Arthur hadn’t even mentioned America, but many bulls don’t care for the colour of the flag, and don’t even mind if it’s not flapping when they charge. Many more didn’t mind if they avoided the flag altogether and charged the man holding it.
Luckily his hate mail hadn’t escalated to anthrax in the post, and had trickled to a halt. He barely received an email a day now.
Speaking of mail…Arthur opened his client and checked. There wasn’t much, just an email from his Editor containing his article topic for the next weekend paper, something about his ‘homee loNe’ and something completely different.
He didn’t know what possessed him to do it, every part of him screamed out not to do it, but he double clicked it. ‘I know about him’ opened in a new window. The computer screen blackened, and for one blissful minute Arthur thought it was a virus and nothing out of the ordinary.

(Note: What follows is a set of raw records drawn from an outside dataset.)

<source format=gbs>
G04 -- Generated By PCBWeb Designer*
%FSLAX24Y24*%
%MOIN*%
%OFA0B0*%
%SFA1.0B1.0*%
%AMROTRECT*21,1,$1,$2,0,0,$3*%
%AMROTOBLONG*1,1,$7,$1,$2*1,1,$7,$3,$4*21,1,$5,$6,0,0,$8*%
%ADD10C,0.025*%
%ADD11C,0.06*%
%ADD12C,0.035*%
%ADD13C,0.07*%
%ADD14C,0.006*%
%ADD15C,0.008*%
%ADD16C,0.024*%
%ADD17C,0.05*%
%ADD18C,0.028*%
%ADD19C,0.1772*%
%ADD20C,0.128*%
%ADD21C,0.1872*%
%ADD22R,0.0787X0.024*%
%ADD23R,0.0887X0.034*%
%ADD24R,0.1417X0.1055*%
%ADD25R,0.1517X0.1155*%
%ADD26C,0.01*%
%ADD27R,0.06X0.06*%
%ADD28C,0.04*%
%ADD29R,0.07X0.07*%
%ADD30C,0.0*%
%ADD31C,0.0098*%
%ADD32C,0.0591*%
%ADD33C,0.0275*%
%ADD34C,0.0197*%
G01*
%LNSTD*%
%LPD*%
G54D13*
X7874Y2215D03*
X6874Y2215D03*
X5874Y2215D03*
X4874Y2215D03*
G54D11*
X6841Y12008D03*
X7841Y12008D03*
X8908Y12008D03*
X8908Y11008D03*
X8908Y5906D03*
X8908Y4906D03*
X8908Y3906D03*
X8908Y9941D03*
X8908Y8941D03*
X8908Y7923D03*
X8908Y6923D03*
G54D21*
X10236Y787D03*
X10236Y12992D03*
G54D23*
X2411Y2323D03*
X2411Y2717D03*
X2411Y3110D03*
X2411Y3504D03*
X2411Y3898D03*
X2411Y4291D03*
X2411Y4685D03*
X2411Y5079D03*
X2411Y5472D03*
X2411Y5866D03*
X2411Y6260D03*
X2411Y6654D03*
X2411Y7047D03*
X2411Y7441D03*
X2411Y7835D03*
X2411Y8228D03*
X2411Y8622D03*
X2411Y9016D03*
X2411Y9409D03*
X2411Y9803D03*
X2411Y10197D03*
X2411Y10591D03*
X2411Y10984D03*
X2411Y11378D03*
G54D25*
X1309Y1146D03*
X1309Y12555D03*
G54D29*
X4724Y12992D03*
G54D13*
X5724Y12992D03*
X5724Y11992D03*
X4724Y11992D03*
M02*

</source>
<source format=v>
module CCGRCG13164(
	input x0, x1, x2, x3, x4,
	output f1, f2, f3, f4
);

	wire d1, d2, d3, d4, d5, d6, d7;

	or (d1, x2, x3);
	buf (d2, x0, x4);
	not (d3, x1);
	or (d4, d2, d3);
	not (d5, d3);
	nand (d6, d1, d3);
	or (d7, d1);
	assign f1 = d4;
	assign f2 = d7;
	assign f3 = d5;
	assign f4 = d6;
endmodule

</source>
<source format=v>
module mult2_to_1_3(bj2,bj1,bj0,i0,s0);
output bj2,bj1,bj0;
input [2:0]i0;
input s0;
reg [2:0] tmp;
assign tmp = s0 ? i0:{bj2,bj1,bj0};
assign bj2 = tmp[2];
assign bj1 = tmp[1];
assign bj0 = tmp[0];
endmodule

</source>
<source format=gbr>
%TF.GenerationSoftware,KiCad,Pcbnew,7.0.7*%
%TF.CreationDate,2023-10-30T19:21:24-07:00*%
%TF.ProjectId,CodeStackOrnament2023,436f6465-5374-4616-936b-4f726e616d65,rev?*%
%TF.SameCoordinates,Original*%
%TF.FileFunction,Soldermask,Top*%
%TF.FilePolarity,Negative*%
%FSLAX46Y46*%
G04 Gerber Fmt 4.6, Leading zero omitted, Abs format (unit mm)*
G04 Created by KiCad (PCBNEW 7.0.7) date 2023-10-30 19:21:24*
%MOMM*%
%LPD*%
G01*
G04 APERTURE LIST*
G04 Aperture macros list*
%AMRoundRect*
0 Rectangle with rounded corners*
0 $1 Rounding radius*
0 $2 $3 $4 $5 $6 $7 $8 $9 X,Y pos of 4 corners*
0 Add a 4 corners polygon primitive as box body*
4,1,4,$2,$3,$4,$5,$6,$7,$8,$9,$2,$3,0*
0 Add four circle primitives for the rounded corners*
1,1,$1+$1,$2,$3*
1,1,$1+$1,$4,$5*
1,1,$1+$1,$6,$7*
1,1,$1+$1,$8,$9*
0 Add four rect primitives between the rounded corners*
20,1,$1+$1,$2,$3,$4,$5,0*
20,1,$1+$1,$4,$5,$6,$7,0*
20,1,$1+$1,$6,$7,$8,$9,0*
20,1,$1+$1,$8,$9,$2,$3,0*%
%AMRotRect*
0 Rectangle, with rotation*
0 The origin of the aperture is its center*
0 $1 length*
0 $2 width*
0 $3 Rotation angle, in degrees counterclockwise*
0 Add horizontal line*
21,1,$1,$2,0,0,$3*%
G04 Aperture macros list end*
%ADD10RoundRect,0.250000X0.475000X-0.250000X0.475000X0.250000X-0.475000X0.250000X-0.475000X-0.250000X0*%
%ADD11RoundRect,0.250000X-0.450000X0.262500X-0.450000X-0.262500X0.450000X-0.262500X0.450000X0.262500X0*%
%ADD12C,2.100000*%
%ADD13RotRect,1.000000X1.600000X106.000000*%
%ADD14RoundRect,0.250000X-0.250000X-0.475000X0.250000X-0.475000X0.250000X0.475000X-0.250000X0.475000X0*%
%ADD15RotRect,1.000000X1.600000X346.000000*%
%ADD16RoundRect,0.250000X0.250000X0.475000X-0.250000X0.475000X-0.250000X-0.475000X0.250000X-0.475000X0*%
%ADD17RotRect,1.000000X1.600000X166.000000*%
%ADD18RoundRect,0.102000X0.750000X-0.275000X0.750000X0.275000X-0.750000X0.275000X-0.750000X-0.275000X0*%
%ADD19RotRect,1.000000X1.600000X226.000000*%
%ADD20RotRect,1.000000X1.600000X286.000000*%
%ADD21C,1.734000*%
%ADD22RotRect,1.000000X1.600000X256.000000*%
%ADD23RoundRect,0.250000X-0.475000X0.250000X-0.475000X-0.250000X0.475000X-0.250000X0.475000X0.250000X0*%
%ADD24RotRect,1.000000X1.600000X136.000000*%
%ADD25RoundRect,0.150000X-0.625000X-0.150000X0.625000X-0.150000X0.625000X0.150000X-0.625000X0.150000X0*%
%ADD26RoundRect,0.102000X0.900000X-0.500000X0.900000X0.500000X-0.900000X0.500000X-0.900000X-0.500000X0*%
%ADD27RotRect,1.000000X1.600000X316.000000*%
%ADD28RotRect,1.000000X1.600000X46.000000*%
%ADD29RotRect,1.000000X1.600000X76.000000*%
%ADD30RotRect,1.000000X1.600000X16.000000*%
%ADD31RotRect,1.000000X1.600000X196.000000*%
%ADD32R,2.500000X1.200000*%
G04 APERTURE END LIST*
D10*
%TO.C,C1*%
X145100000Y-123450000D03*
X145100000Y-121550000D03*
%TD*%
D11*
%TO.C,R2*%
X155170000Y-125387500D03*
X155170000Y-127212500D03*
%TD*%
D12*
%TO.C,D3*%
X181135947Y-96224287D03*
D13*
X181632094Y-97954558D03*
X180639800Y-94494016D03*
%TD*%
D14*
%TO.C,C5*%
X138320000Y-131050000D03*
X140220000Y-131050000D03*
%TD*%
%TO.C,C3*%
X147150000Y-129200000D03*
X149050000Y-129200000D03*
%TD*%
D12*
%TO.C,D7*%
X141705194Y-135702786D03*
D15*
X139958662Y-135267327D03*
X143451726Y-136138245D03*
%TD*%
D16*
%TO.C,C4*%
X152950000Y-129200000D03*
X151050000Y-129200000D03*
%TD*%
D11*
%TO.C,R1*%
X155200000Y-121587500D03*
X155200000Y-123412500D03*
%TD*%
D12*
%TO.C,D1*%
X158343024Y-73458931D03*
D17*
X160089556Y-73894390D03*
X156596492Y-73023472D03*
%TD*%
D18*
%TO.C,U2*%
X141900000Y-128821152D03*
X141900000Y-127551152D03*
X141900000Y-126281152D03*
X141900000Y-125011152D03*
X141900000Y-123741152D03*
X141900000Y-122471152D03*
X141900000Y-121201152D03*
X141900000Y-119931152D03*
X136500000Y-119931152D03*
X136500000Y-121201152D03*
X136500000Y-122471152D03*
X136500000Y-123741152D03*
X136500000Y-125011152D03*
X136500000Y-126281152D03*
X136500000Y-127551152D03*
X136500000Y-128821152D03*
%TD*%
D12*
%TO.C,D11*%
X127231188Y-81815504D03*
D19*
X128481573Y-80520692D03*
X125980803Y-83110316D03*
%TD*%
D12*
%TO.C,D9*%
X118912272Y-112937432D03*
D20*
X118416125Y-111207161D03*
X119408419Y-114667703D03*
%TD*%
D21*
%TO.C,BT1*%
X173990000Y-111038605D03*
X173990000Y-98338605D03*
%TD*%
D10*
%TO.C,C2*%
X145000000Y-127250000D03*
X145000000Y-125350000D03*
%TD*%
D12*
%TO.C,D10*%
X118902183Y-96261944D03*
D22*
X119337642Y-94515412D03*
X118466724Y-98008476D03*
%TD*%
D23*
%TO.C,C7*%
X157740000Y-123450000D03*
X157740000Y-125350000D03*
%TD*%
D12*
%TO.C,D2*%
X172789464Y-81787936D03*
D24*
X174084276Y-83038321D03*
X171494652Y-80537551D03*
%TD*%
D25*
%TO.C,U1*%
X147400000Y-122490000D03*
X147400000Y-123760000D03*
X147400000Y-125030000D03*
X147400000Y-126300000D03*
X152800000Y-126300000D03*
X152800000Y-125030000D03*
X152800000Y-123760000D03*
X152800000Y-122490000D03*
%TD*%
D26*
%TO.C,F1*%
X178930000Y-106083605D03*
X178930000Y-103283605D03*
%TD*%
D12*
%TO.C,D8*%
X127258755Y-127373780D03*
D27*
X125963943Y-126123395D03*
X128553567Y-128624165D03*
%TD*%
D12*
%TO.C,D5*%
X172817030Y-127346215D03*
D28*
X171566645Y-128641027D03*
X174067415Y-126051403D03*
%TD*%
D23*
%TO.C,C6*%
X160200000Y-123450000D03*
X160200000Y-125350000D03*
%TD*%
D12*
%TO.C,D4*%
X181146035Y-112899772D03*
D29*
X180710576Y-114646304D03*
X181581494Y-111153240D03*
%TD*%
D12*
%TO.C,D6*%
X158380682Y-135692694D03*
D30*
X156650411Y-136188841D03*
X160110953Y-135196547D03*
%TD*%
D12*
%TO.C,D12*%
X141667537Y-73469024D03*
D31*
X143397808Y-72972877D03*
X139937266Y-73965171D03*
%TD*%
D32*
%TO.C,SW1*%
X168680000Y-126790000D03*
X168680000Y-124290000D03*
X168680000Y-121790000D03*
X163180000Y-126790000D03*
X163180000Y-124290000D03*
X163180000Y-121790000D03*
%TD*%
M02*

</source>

…and then a stream of text popped up. His eyes watered reading it, but his printer started, spat out one sheet, then went silent. The computer rebooted-
-and sprayed binary code over the screen in a never-ending wave. Completely shot to hell.
‘Damn.’
Tentatively he leaned over and plucked the paper from the tray. The explosion of foul language was stuck halfway up his throat, overtaken by a surge of adrenaline threatening to push up his meat pie and chips. His stomach churned with a hurricane butterfly as he snatched up his keys, quickly folding up the piece of paper and putting it into his top pocket.
‘The SYF have checked your tyres. Recommend you take them in tomorrow.’

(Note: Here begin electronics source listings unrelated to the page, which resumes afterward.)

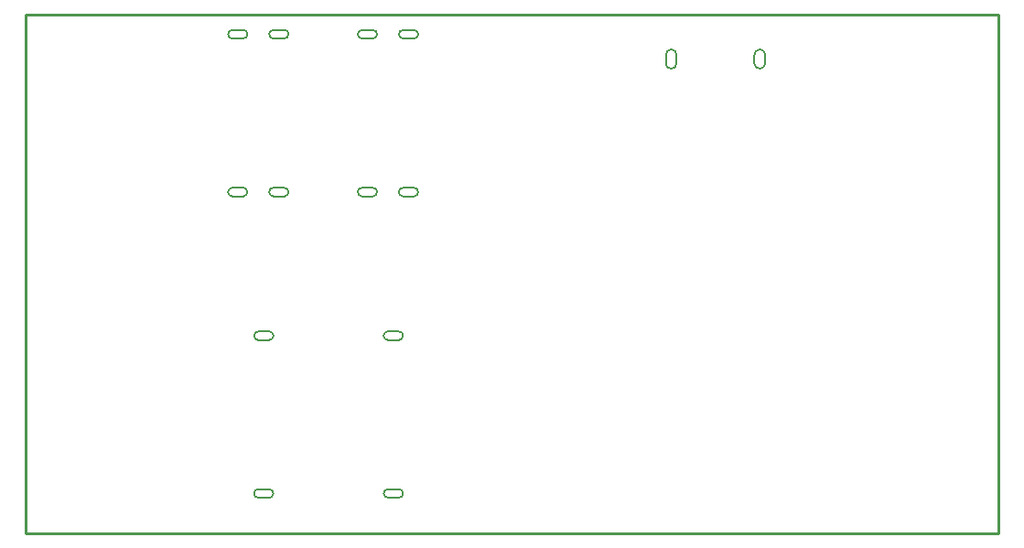
<source format=gm1>
G04 start of page 6 for group 6 idx 6 *
G04 Title: v2_0, outline *
G04 Creator: pcb 4.2.0 *
G04 CreationDate: Sun Sep 29 12:02:10 2019 UTC *
G04 For: user *
G04 Format: Gerber/RS-274X *
G04 PCB-Dimensions (mm): 140.00 90.00 *
G04 PCB-Coordinate-Origin: lower left *
%MOMM*%
%FSLAX43Y43*%
%LNGM1*%
%ADD103C,0.280*%
%ADD102C,0.200*%
G54D102*X79700Y67000D02*Y67800D01*
X78700D02*Y67000D01*
X87900D02*Y67800D01*
X86900D02*Y67000D01*
G54D103*X109500Y23500D02*Y71500D01*
X19500Y23500D02*X109500D01*
G54D102*X39600Y54700D02*X38600D01*
X41000Y42200D02*X42000D01*
Y41400D02*X41000D01*
X50600Y55500D02*X51600D01*
Y54700D02*X50600D01*
X53000Y42200D02*X54000D01*
Y41400D02*X53000D01*
X41000Y27600D02*X42000D01*
Y26800D02*X41000D01*
X53000Y27600D02*X54000D01*
Y26800D02*X53000D01*
G54D103*X19500Y71500D02*Y23500D01*
X109500Y71500D02*X19500D01*
G54D102*X43400Y69300D02*X42400D01*
X54400Y70100D02*X55400D01*
Y69300D02*X54400D01*
Y55500D02*X55400D01*
Y54700D02*X54400D01*
X50600Y70100D02*X51600D01*
Y69300D02*X50600D01*
X42400Y70100D02*X43400D01*
X42400Y55500D02*X43400D01*
Y54700D02*X42400D01*
X38600Y70100D02*X39600D01*
Y69300D02*X38600D01*
Y55500D02*X39600D01*
X42000Y69700D02*G75*G02X42400Y70100I400J0D01*G01*
X42000Y69700D02*G75*G03X42400Y69300I400J0D01*G01*
X42000Y55100D02*G75*G02X42400Y55500I400J0D01*G01*
X42000Y55100D02*G75*G03X42400Y54700I400J0D01*G01*
X42000Y42200D02*G75*G02X42400Y41800I0J-400D01*G01*
G75*G02X42000Y41400I-400J0D01*G01*
X43400Y70100D02*G75*G02X43800Y69700I0J-400D01*G01*
G75*G02X43400Y69300I-400J0D01*G01*
X38200Y69700D02*G75*G02X38600Y70100I400J0D01*G01*
X38200Y69700D02*G75*G03X38600Y69300I400J0D01*G01*
X39600Y70100D02*G75*G02X40000Y69700I0J-400D01*G01*
G75*G02X39600Y69300I-400J0D01*G01*
X38200Y55100D02*G75*G02X38600Y55500I400J0D01*G01*
X38200Y55100D02*G75*G03X38600Y54700I400J0D01*G01*
X39600Y55500D02*G75*G02X40000Y55100I0J-400D01*G01*
G75*G02X39600Y54700I-400J0D01*G01*
X40600Y41800D02*G75*G02X41000Y42200I400J0D01*G01*
X40600Y41800D02*G75*G03X41000Y41400I400J0D01*G01*
X87400Y68300D02*G75*G02X87900Y67800I0J-500D01*G01*
X87400Y68300D02*G75*G03X86900Y67800I0J-500D01*G01*
X87400Y66500D02*G75*G03X87900Y67000I0J500D01*G01*
X87400Y66500D02*G75*G02X86900Y67000I0J500D01*G01*
X79200Y68300D02*G75*G02X79700Y67800I0J-500D01*G01*
X79200Y68300D02*G75*G03X78700Y67800I0J-500D01*G01*
X79200Y66500D02*G75*G03X79700Y67000I0J500D01*G01*
X79200Y66500D02*G75*G02X78700Y67000I0J500D01*G01*
X43400Y55500D02*G75*G02X43800Y55100I0J-400D01*G01*
G75*G02X43400Y54700I-400J0D01*G01*
X54000Y69700D02*G75*G02X54400Y70100I400J0D01*G01*
X54000Y69700D02*G75*G03X54400Y69300I400J0D01*G01*
X55400Y70100D02*G75*G02X55800Y69700I0J-400D01*G01*
G75*G02X55400Y69300I-400J0D01*G01*
X50200Y69700D02*G75*G02X50600Y70100I400J0D01*G01*
X50200Y69700D02*G75*G03X50600Y69300I400J0D01*G01*
X51600Y70100D02*G75*G02X52000Y69700I0J-400D01*G01*
G75*G02X51600Y69300I-400J0D01*G01*
X54000Y55100D02*G75*G02X54400Y55500I400J0D01*G01*
X54000Y55100D02*G75*G03X54400Y54700I400J0D01*G01*
X55400Y55500D02*G75*G02X55800Y55100I0J-400D01*G01*
G75*G02X55400Y54700I-400J0D01*G01*
X50200Y55100D02*G75*G02X50600Y55500I400J0D01*G01*
X50200Y55100D02*G75*G03X50600Y54700I400J0D01*G01*
X51600Y55500D02*G75*G02X52000Y55100I0J-400D01*G01*
G75*G02X51600Y54700I-400J0D01*G01*
X52600Y41800D02*G75*G02X53000Y42200I400J0D01*G01*
X52600Y41800D02*G75*G03X53000Y41400I400J0D01*G01*
X54000Y42200D02*G75*G02X54400Y41800I0J-400D01*G01*
G75*G02X54000Y41400I-400J0D01*G01*
X40600Y27200D02*G75*G02X41000Y27600I400J0D01*G01*
X40600Y27200D02*G75*G03X41000Y26800I400J0D01*G01*
X42000Y27600D02*G75*G02X42400Y27200I0J-400D01*G01*
G75*G02X42000Y26800I-400J0D01*G01*
X52600Y27200D02*G75*G02X53000Y27600I400J0D01*G01*
X52600Y27200D02*G75*G03X53000Y26800I400J0D01*G01*
X54000Y27600D02*G75*G02X54400Y27200I0J-400D01*G01*
G75*G02X54000Y26800I-400J0D01*G01*
M02*

</source>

The words raced through his head. Big story. Very big story. Lethal. Sharp spiky death story. The story of a lifetime. He rushed past confused interns and broke out into a run, fleeing the building and rushing to his little Toyota Corolla, not bothering with any stupid attempts at being subtle. He checked the driver side front wheel, and plucked a tiny black oblong, the length of an AAA battery, from its hiding spot between the hubcap and the wheel. He wiped the small amount of grease off his hands and onto his pants, knowing exactly what he was holding. He popped the cap and exhaled carefully.
A USB flash drive, and according to the tiny company writing on the side, a 1GB USB flash drive. He pocketed it and climbed into his car. Something told him that he needed to get home very quickly, or better yet, buy a laptop along the way and find a secluded coffee shop somewhere.
Still, the words raced through his head. The three letters, it’d been so many years since he had heard them uttered, all that time ago while he fumbled with his video camera in the bushes while the chopper flew overhead and the bullets flew over him. He’d sold the tape under an assumed name, and then simply referenced it for the assignment; he relished the compliments his lecturer gave him afterward, about how simply real it was.
The USB weighed in his pocket. Something told him that it was going to get so much more real.